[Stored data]
----
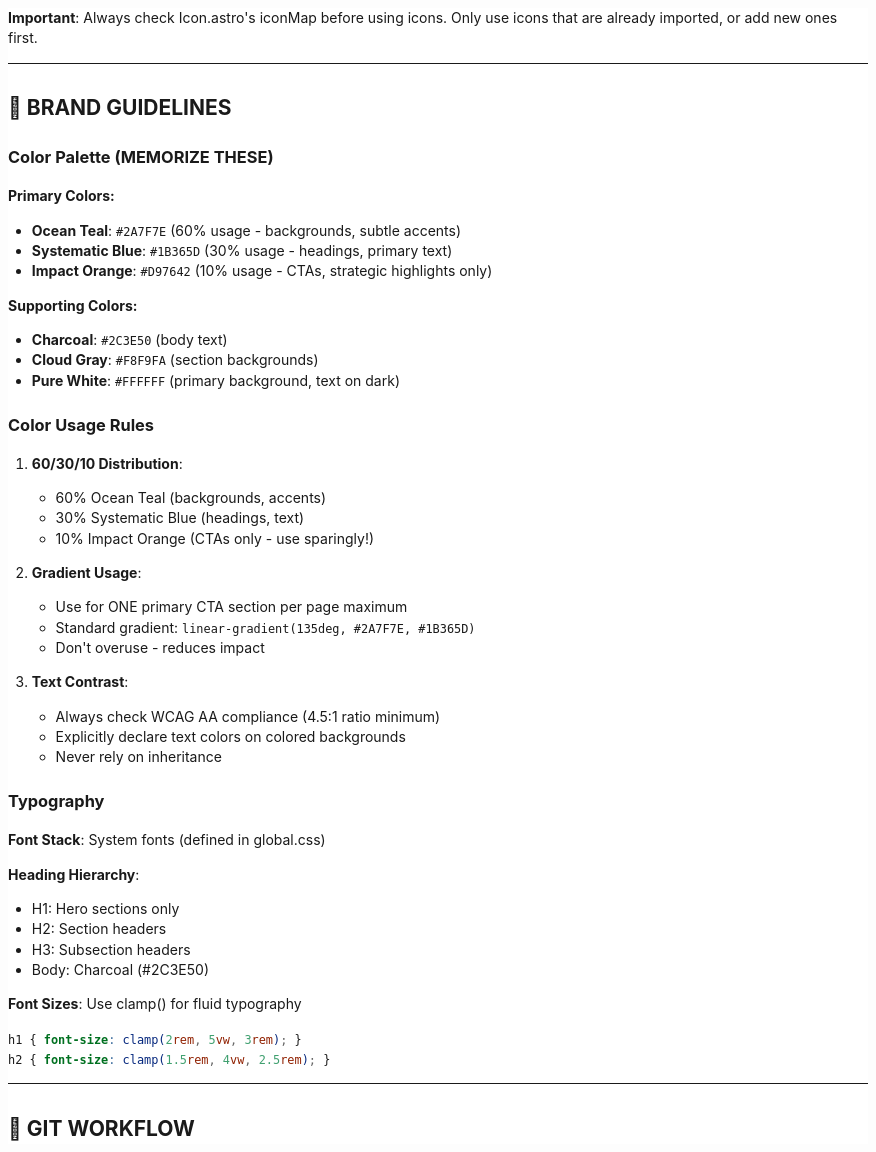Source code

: **Important**: Always check Icon.astro's iconMap before using icons. Only use icons that are already imported, or add new ones first.

---

## 🎨 BRAND GUIDELINES

### Color Palette (MEMORIZE THESE)

**Primary Colors:**
- **Ocean Teal**: `#2A7F7E` (60% usage - backgrounds, subtle accents)
- **Systematic Blue**: `#1B365D` (30% usage - headings, primary text)
- **Impact Orange**: `#D97642` (10% usage - CTAs, strategic highlights only)

**Supporting Colors:**
- **Charcoal**: `#2C3E50` (body text)
- **Cloud Gray**: `#F8F9FA` (section backgrounds)
- **Pure White**: `#FFFFFF` (primary background, text on dark)

### Color Usage Rules

1. **60/30/10 Distribution**:
   - 60% Ocean Teal (backgrounds, accents)
   - 30% Systematic Blue (headings, text)
   - 10% Impact Orange (CTAs only - use sparingly!)

2. **Gradient Usage**:
   - Use for ONE primary CTA section per page maximum
   - Standard gradient: `linear-gradient(135deg, #2A7F7E, #1B365D)`
   - Don't overuse - reduces impact

3. **Text Contrast**:
   - Always check WCAG AA compliance (4.5:1 ratio minimum)
   - Explicitly declare text colors on colored backgrounds
   - Never rely on inheritance

### Typography

**Font Stack**: System fonts (defined in global.css)

**Heading Hierarchy**:
- H1: Hero sections only
- H2: Section headers
- H3: Subsection headers
- Body: Charcoal (#2C3E50)

**Font Sizes**: Use clamp() for fluid typography
```css
h1 { font-size: clamp(2rem, 5vw, 3rem); }
h2 { font-size: clamp(1.5rem, 4vw, 2.5rem); }
```

---

## 🔧 GIT WORKFLOW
----
GOAL OF THE EXERCISE >> Could you output exactly the lines from the one containing "- Don't overuse - reduces impact" to the end of the entries above, both included, and no others?

SOLUTION TO THIS EXERCISE >>
   - Don't overuse - reduces impact

3. **Text Contrast**:
   - Always check WCAG AA compliance (4.5:1 ratio minimum)
   - Explicitly declare text colors on colored backgrounds
   - Never rely on inheritance

### Typography

**Font Stack**: System fonts (defined in global.css)

**Heading Hierarchy**:
- H1: Hero sections only
- H2: Section headers
- H3: Subsection headers
- Body: Charcoal (#2C3E50)

**Font Sizes**: Use clamp() for fluid typography
```css
h1 { font-size: clamp(2rem, 5vw, 3rem); }
h2 { font-size: clamp(1.5rem, 4vw, 2.5rem); }
```

---

## 🔧 GIT WORKFLOW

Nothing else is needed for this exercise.